Die Auswahl, so schreibt Allenstein, sei „subjektiv, spekulativ, ästhetisch und vielleicht auch willkürlich“. Sicherlich vermisst der eine oder andere Betrachter wichtige Hamburger Kontorhäuser wie das ehemalige „Spiegel“-Haus von Werner Kallmorgen, das Springer-Gebäude, entworfen von Ferdinand Streb, oder das Unilever-Haus von Helmut Hentrich und Hubert Petschnigg.
Mehrere Zufälle kamen hilfreich zusammen
Die Autoren, die seit Langem zusammenarbeiten, setzen andere Maßstäbe: Fast alle dargestellten Bauten entstammen dem ersten Viertel des vergangenen Jahrhunderts; sie dominieren bis heute nicht nur das Stadtbild, sondern werden von der Öffentlichkeit besonders wertgeschätzt. „Auch wenn im Kontorhausviertel die Architektur in den 1920er-Jahren extrem den ökonomischen Bedingungen ihrer Zeit unterworfen war, fanden die Architekten und Bauherren ästhetische und künstlerische Wege zur Gestaltung des Stadtbilds, manchen Gebäuden der Nachkriegsära mangelt es daran“, urteilt der Autor.

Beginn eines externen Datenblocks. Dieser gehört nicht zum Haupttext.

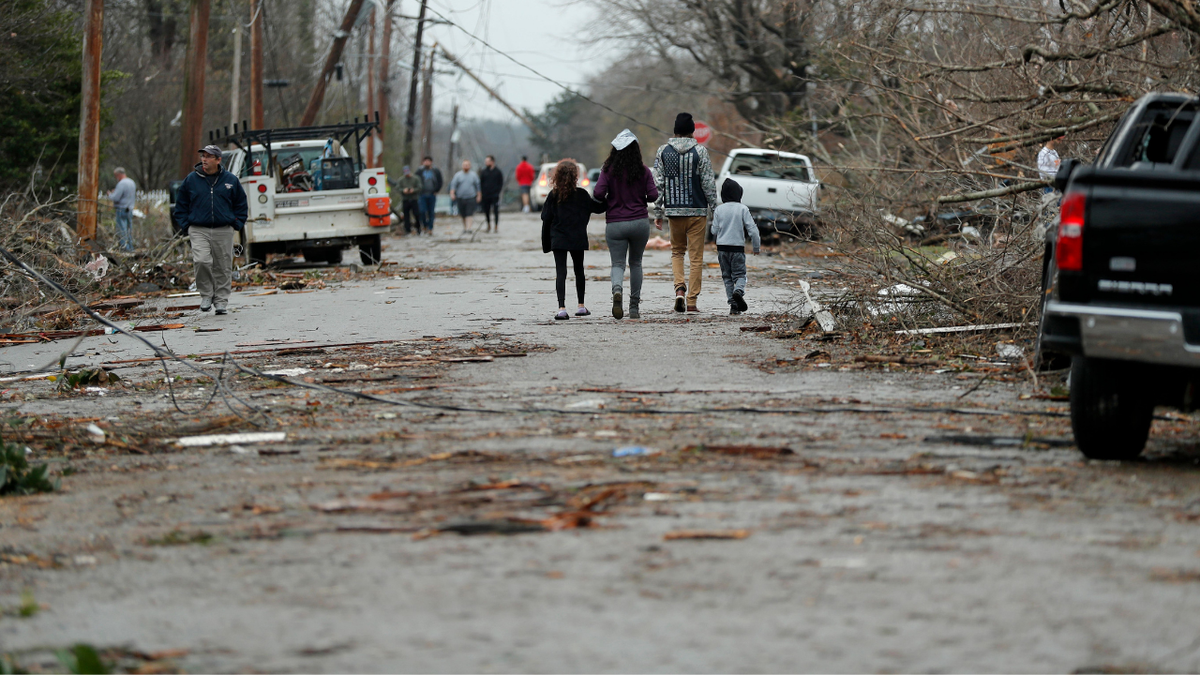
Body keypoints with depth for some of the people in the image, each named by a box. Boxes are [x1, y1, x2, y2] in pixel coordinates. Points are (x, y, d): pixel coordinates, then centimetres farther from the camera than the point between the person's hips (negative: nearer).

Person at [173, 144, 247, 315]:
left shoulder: (230, 180, 6)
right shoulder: (191, 180, 6)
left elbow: (241, 205, 16)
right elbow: (181, 205, 14)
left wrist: (237, 224, 5)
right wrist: (186, 226, 4)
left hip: (223, 231, 1)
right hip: (198, 230, -1)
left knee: (223, 267, 1)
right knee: (201, 261, -19)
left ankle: (221, 301, 11)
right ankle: (206, 294, -1)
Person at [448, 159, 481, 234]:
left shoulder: (473, 175, 6)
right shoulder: (458, 175, 4)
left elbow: (477, 186, 11)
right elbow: (453, 185, -1)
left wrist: (479, 195, 8)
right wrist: (452, 193, -16)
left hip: (471, 198, -1)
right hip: (460, 198, 1)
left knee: (470, 214, -12)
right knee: (463, 214, 7)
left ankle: (469, 228, -18)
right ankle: (464, 227, 22)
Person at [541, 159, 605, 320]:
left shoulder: (553, 195, -3)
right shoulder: (581, 194, -5)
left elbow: (546, 219, -1)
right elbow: (597, 208, 2)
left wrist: (546, 243, 7)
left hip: (558, 240, -1)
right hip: (578, 240, 1)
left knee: (561, 273, -4)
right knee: (579, 271, 17)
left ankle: (562, 308, -17)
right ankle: (581, 306, 24)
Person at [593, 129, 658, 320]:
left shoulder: (608, 171, -5)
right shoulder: (643, 171, -2)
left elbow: (598, 193, -14)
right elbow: (653, 195, -6)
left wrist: (608, 203, 8)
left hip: (615, 223, -1)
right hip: (640, 222, 1)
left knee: (618, 263, 3)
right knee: (636, 263, 16)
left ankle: (617, 290, -30)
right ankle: (634, 307, 16)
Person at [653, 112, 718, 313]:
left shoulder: (663, 151, 1)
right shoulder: (700, 151, -6)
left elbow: (658, 184, 2)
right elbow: (708, 183, -6)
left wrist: (658, 213, 7)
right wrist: (714, 207, 5)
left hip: (674, 210, 2)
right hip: (697, 211, -2)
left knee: (677, 251, 19)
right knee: (696, 257, 4)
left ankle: (679, 288, -4)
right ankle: (692, 301, 1)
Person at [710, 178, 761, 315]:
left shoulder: (718, 210, 1)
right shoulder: (742, 209, -4)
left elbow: (714, 231, 4)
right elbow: (752, 229, -6)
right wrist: (756, 246, 5)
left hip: (722, 247, 2)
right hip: (738, 247, -2)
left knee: (727, 276, 9)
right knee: (739, 274, 4)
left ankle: (733, 306, 2)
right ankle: (739, 291, -29)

Tatsächlich unterscheiden die großzügigen Büro- und Geschäftshäuser Hamburg von vielen anderen Metropolen, verleihen der Stadt ihr eigenes Gesicht. Die Kontorhäuser sind Allenstein zufolge „als spezifisch hamburgischer Ausdruck einer architektonischen Kultur durch ihre ästhetische und ökonomische, ihre baukünstlerische und ideologische Ausgestaltung als Hamburger Beitrag zur modernen Architektur gefeiert worden“. Gleich mehrere Zufälle kamen hilfreich zusammen – der Abriss der Gängeviertel, die dynamische Wirtschaftsentwicklung der 1920er-Jahre und die Weitsicht des Oberbaudirektors Fritz Schumacher und seine Vorliebe für den Backstein.
Das Buch jedoch zieht weiter als durch das Kontorhausviertel, es beschreibt die Bauten an der Mönckebergstraße genauso wie die am Wallring oder im Passagenviertel. Gerade die Anekdoten zu stadtprägenden Bauten wie dem Hapag-Haus, bei dem sich der Rathaus-Architekt Martin Haller und der Chilehaus-Architekt Fritz Höger bekämpften, sind unterhaltsam; manchmal aber nehmen die Autoren mit ihrer nüchternen Art zu sehr das Fachpublikum in den Blick; zur Bettlektüre wird „Welterbe Kontorhäuser“ kaum taugen.
Kultursenator Carsten Brosda lobt in seinem Grußwort, das Buch „schließt inhaltlich wie ästhetisch eine Lücke und ergänzt die vorhandene Fachliteratur und die Architekturführer“. Sehr viele Lücken indes sind bald kaum noch auszumachen: Bei einem großen Onlineversender kommt die Hansestadt auf 36.618 Bücher und geht deutschlandweit als Zweiter durchs Ziel. Noch beliebter als die „schönste Stadt der Welt“ ist nur Berlin – aber mit 294.131 Büchern.